**Bagian Teks:**
________________________
Keberadaan sektor pertembakauan memberikan kontribusi riil bagi Negara melalui pajak, cukai hasil tembakau, penyerapan tenaga kerja dan masih banyak lagi. Merujuk data resmi, Dirjen Bea dan Cukai Kementerian Keuangan tahun 2015 menunjukkan bahwa industri hasil tembakau (IHT) merupakan penyumbang pajak terbesar ketiga bagi Indonesia, setelah PPN dan PPH.
Ketua Departemen Antar Lembaga Asosiasi Petani Tembakau Indonesia (APTI) Yudha Sudarmaji mengatakan, pembayaran pajak produk tembakau di tahun 2015 mencapai Rp173,9 triliun, yang terdiri atas cukai tembakau, pajak daerah, dan PPN rokok. Sementara, data BPS tahun 2014 menyebutkan IHT merupakan penyumbang ekspor yang signifikan terhadap negara, dengan peningkatan nilai sebesar 52 persen sejak 2010 sampai dengan 2014.
________________________
**Data Tercatat:**
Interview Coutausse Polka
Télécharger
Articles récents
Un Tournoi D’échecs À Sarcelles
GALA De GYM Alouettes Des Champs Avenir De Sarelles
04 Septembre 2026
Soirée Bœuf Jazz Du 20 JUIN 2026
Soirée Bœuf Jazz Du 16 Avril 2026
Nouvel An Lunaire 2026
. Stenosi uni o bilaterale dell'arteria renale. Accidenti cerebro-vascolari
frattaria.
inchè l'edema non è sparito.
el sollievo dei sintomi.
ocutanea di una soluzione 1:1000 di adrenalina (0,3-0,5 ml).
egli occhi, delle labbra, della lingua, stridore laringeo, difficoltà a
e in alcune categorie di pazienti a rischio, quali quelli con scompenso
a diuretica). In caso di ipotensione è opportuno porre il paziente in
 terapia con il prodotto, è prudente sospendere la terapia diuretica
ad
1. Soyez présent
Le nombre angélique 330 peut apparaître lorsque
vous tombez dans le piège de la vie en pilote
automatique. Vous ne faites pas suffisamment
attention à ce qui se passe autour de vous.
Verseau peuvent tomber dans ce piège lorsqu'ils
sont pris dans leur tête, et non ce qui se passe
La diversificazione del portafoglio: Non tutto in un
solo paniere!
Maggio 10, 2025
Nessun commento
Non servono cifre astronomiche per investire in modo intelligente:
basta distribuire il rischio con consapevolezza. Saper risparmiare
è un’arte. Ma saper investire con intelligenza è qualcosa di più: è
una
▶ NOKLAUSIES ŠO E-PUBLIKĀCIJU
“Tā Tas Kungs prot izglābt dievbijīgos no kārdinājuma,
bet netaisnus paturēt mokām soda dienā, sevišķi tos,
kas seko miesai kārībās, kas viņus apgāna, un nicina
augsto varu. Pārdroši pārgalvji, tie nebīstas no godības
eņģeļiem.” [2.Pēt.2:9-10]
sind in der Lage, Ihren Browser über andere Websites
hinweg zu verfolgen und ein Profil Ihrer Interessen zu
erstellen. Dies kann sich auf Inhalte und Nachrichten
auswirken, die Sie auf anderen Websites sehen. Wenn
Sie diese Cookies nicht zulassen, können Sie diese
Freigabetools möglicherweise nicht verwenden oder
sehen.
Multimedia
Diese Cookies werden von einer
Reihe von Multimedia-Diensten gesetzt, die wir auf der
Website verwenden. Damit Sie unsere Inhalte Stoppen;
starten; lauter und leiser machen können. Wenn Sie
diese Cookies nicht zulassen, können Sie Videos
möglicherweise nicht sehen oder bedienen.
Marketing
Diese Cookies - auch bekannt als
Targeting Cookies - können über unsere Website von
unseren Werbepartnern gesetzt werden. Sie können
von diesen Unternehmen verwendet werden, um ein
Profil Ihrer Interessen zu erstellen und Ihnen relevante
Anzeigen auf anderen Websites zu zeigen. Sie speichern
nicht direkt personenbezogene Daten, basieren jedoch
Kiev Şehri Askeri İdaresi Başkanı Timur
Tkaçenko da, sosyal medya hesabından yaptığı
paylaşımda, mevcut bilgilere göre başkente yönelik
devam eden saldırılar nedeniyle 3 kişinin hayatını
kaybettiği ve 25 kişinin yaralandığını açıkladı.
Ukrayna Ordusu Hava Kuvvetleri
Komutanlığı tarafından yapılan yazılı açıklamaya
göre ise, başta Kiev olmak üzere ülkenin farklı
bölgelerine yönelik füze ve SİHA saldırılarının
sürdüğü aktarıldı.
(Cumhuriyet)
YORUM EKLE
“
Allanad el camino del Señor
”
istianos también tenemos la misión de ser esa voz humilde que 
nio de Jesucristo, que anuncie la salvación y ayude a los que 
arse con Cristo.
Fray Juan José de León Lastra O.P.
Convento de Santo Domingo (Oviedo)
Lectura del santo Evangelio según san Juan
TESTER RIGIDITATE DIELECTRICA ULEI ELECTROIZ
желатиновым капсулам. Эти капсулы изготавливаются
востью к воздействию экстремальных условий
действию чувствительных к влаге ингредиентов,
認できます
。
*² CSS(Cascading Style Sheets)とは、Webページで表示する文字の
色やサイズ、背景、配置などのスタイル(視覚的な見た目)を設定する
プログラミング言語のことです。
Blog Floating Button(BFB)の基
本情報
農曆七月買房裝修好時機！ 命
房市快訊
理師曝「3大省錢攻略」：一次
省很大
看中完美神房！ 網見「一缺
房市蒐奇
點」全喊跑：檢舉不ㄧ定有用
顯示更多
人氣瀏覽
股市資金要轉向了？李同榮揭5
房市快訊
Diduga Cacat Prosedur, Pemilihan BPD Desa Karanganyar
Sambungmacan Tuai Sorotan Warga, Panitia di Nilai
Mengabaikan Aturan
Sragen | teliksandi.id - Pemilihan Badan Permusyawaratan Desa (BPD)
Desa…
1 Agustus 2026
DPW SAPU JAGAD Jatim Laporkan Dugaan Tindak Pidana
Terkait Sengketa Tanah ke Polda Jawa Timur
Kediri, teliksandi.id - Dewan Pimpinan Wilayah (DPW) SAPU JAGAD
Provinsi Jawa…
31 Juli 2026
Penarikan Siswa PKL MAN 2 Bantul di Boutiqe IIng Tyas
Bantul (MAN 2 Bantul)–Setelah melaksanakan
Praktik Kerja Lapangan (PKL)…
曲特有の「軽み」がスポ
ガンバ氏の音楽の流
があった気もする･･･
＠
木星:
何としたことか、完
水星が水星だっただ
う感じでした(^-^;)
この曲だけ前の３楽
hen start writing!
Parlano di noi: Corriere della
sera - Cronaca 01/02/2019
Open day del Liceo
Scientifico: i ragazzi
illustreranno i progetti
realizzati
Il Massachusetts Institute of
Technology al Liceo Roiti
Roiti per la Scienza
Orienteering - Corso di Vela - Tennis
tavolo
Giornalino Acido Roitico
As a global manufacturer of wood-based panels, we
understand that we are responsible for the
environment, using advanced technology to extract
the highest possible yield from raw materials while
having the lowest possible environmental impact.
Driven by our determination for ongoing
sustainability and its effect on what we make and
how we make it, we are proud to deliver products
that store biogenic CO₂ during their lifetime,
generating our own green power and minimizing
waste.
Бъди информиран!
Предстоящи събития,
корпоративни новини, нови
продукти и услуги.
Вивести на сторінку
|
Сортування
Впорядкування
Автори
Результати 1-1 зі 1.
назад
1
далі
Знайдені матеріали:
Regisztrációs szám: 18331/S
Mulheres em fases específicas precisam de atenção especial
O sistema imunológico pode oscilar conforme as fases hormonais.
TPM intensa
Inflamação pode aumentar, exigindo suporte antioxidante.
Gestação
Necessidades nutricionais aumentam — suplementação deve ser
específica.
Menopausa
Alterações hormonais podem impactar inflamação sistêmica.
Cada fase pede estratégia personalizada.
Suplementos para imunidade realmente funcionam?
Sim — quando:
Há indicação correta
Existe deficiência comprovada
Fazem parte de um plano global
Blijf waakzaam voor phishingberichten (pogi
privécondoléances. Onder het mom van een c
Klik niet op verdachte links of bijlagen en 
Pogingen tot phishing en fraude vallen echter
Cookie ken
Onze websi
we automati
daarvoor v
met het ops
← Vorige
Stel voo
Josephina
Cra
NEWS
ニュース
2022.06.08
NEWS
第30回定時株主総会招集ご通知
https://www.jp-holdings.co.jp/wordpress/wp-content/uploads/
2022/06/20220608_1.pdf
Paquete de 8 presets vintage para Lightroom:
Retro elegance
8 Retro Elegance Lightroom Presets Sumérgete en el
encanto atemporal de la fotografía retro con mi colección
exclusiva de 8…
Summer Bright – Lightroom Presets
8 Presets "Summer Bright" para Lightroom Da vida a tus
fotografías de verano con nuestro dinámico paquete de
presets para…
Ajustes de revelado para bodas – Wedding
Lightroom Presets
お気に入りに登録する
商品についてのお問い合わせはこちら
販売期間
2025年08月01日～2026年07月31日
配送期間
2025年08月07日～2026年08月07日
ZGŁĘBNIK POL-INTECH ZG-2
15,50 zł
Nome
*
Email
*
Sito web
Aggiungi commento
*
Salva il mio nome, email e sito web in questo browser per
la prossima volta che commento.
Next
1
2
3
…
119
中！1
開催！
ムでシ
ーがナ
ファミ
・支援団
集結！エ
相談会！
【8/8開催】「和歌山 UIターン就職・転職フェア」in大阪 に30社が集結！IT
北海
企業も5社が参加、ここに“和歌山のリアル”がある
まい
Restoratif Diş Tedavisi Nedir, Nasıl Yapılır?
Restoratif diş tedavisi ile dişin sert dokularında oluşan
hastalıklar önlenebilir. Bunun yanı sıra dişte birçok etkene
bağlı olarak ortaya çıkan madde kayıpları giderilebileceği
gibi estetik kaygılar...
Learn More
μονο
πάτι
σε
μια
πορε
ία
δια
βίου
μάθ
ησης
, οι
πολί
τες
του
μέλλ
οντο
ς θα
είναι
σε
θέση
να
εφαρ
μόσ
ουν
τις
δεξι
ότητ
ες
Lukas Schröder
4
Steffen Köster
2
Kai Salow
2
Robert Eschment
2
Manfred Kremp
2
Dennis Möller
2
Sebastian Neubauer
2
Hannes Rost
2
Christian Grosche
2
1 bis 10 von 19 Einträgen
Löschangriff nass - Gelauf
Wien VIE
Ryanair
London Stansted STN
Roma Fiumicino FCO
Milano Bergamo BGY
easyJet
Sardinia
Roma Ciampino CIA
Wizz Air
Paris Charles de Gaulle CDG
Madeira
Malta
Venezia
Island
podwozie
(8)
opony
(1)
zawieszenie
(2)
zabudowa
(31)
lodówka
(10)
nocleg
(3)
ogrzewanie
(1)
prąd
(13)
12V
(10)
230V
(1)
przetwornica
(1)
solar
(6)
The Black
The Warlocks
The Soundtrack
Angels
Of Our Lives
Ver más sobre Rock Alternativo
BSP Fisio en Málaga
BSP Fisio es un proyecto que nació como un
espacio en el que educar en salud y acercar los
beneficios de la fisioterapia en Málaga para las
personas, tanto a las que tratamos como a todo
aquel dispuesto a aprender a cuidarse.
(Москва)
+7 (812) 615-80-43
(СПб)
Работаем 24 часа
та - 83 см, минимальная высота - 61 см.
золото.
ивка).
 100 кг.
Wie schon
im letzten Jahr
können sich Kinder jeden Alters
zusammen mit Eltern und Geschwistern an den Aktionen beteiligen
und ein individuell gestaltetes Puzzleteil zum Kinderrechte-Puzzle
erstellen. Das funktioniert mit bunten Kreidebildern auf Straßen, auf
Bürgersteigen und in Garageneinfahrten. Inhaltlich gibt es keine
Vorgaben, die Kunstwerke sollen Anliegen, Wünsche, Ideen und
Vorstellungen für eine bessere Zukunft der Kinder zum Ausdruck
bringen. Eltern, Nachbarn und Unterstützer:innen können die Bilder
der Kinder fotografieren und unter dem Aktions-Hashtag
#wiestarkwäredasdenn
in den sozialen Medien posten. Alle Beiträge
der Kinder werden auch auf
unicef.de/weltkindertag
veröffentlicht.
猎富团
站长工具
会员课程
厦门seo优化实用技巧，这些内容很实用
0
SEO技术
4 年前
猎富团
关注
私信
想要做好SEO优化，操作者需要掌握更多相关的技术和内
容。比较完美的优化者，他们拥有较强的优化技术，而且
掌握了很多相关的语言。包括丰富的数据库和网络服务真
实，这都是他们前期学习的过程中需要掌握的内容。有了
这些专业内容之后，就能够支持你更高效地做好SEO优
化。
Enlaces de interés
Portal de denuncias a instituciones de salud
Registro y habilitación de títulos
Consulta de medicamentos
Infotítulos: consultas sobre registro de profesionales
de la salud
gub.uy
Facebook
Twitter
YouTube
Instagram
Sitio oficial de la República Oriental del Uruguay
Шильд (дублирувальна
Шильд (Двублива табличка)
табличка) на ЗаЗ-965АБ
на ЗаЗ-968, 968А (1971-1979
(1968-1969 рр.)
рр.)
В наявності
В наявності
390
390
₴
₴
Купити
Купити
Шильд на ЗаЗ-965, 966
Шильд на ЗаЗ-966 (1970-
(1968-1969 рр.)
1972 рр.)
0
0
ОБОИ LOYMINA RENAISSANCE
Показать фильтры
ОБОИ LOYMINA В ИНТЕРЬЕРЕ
________________________
**Butir Tugas 1:**
Berapa nilai pembayaran pajak produk tembakau pada tahun 2015 menurut bagian teks tentang sektor pertembakauan?
**Butir Tugas 2:**
Berdasarkan bagian teks, jelaskan dengan cara apa sektor pertembakauan memberikan kontribusi riil bagi negara.

**Jawaban Anda 1:**
Pembayaran pajak produk tembakau pada tahun 2015 mencapai Rp173,9 triliun.

**Jawaban Anda 2:**
Sektor pertembakauan berkontribusi bagi negara melalui pajak, cukai hasil tembakau, penyerapan tenaga kerja, dan masih banyak lagi. Data Dirjen Bea dan Cukai tahun 2015 menunjukkan bahwa industri hasil tembakau menjadi penyumbang pajak terbesar ketiga setelah PPN dan PPH.